» Problem: Can you print every record below exactly as written?

(Dataset entries)
--------------------------------------------------

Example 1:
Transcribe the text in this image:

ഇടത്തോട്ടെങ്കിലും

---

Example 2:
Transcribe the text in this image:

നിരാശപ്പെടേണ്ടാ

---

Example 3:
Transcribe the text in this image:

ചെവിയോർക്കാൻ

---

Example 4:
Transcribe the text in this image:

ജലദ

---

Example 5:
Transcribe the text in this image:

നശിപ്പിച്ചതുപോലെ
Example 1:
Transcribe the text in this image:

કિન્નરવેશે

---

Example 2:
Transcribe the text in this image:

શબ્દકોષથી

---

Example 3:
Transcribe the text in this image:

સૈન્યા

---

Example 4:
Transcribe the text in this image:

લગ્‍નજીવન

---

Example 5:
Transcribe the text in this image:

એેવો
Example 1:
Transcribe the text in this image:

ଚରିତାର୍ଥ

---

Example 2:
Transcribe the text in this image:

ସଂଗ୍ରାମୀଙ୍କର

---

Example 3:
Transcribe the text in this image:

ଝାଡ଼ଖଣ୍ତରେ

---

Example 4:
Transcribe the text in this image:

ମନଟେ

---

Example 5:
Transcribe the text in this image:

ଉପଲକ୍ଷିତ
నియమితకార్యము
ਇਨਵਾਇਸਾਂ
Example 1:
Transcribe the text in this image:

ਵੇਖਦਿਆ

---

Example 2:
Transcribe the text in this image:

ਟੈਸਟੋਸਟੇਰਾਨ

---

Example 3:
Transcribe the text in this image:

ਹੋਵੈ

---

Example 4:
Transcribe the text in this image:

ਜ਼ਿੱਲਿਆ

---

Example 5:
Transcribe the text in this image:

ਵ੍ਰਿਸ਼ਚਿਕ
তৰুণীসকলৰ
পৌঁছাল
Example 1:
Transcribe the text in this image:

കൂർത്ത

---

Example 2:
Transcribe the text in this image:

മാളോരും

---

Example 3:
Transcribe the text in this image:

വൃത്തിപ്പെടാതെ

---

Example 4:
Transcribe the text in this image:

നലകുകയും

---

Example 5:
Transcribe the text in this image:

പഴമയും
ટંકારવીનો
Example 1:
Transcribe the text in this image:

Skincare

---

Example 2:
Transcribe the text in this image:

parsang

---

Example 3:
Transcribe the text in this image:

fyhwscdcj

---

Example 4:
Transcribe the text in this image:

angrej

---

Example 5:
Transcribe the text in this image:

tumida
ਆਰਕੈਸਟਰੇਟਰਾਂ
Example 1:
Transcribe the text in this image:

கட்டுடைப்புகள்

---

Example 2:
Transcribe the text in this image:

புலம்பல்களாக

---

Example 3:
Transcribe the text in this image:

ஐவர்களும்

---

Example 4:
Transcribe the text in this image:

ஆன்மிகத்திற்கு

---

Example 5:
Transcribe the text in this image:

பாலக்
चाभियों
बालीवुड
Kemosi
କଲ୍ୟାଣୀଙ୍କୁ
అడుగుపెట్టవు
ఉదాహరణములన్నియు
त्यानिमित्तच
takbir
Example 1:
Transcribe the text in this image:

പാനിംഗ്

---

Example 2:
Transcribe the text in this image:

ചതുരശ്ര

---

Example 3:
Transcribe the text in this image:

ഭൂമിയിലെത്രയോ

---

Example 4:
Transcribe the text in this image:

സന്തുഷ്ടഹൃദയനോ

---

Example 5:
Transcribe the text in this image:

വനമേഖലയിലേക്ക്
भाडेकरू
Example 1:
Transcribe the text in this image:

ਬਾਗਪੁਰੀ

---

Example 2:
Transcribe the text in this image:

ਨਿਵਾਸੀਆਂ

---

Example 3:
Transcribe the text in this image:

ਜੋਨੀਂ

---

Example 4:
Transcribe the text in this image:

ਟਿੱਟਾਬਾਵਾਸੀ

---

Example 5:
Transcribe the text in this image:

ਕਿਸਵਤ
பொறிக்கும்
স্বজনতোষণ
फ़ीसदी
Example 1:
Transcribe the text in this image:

--------------------------------------------------

» Reply:
Example 1:
Transcribe the text in this image:

ഇടത്തോട്ടെങ്കിലും

---

Example 2:
Transcribe the text in this image:

നിരാശപ്പെടേണ്ടാ

---

Example 3:
Transcribe the text in this image:

ചെവിയോർക്കാൻ

---

Example 4:
Transcribe the text in this image:

ജലദ

---

Example 5:
Transcribe the text in this image:

നശിപ്പിച്ചതുപോലെ
Example 1:
Transcribe the text in this image:

કિન્નરવેશે

---

Example 2:
Transcribe the text in this image:

શબ્દકોષથી

---

Example 3:
Transcribe the text in this image:

સૈન્યા

---

Example 4:
Transcribe the text in this image:

લગ્‍નજીવન

---

Example 5:
Transcribe the text in this image:

એેવો
Example 1:
Transcribe the text in this image:

ଚରିତାର୍ଥ

---

Example 2:
Transcribe the text in this image:

ସଂଗ୍ରାମୀଙ୍କର

---

Example 3:
Transcribe the text in this image:

ଝାଡ଼ଖଣ୍ତରେ

---

Example 4:
Transcribe the text in this image:

ମନଟେ

---

Example 5:
Transcribe the text in this image:

ଉପଲକ୍ଷିତ
నియమితకార్యము
ਇਨਵਾਇਸਾਂ
Example 1:
Transcribe the text in this image:

ਵੇਖਦਿਆ

---

Example 2:
Transcribe the text in this image:

ਟੈਸਟੋਸਟੇਰਾਨ

---

Example 3:
Transcribe the text in this image:

ਹੋਵੈ

---

Example 4:
Transcribe the text in this image:

ਜ਼ਿੱਲਿਆ

---

Example 5:
Transcribe the text in this image:

ਵ੍ਰਿਸ਼ਚਿਕ
তৰুণীসকলৰ
পৌঁছাল
Example 1:
Transcribe the text in this image:

കൂർത്ത

---

Example 2:
Transcribe the text in this image:

മാളോരും

---

Example 3:
Transcribe the text in this image:

വൃത്തിപ്പെടാതെ

---

Example 4:
Transcribe the text in this image:

നലകുകയും

---

Example 5:
Transcribe the text in this image:

പഴമയും
ટંકારવીનો
Example 1:
Transcribe the text in this image:

Skincare

---

Example 2:
Transcribe the text in this image:

parsang

---

Example 3:
Transcribe the text in this image:

fyhwscdcj

---

Example 4:
Transcribe the text in this image:

angrej

---

Example 5:
Transcribe the text in this image:

tumida
ਆਰਕੈਸਟਰੇਟਰਾਂ
Example 1:
Transcribe the text in this image:

கட்டுடைப்புகள்

---

Example 2:
Transcribe the text in this image:

புலம்பல்களாக

---

Example 3:
Transcribe the text in this image:

ஐவர்களும்

---

Example 4:
Transcribe the text in this image:

ஆன்மிகத்திற்கு

---

Example 5:
Transcribe the text in this image:

பாலக்
चाभियों
बालीवुड
Kemosi
କଲ୍ୟାଣୀଙ୍କୁ
అడుగుపెట్టవు
ఉదాహరణములన్నియు
त्यानिमित्तच
takbir
Example 1:
Transcribe the text in this image:

പാനിംഗ്

---

Example 2:
Transcribe the text in this image:

ചതുരശ്ര

---

Example 3:
Transcribe the text in this image:

ഭൂമിയിലെത്രയോ

---

Example 4:
Transcribe the text in this image:

സന്തുഷ്ടഹൃദയനോ

---

Example 5:
Transcribe the text in this image:

വനമേഖലയിലേക്ക്
भाडेकरू
Example 1:
Transcribe the text in this image:

ਬਾਗਪੁਰੀ

---

Example 2:
Transcribe the text in this image:

ਨਿਵਾਸੀਆਂ

---

Example 3:
Transcribe the text in this image:

ਜੋਨੀਂ

---

Example 4:
Transcribe the text in this image:

ਟਿੱਟਾਬਾਵਾਸੀ

---

Example 5:
Transcribe the text in this image:

ਕਿਸਵਤ
பொறிக்கும்
স্বজনতোষণ
फ़ीसदी
Example 1:
Transcribe the text in this image:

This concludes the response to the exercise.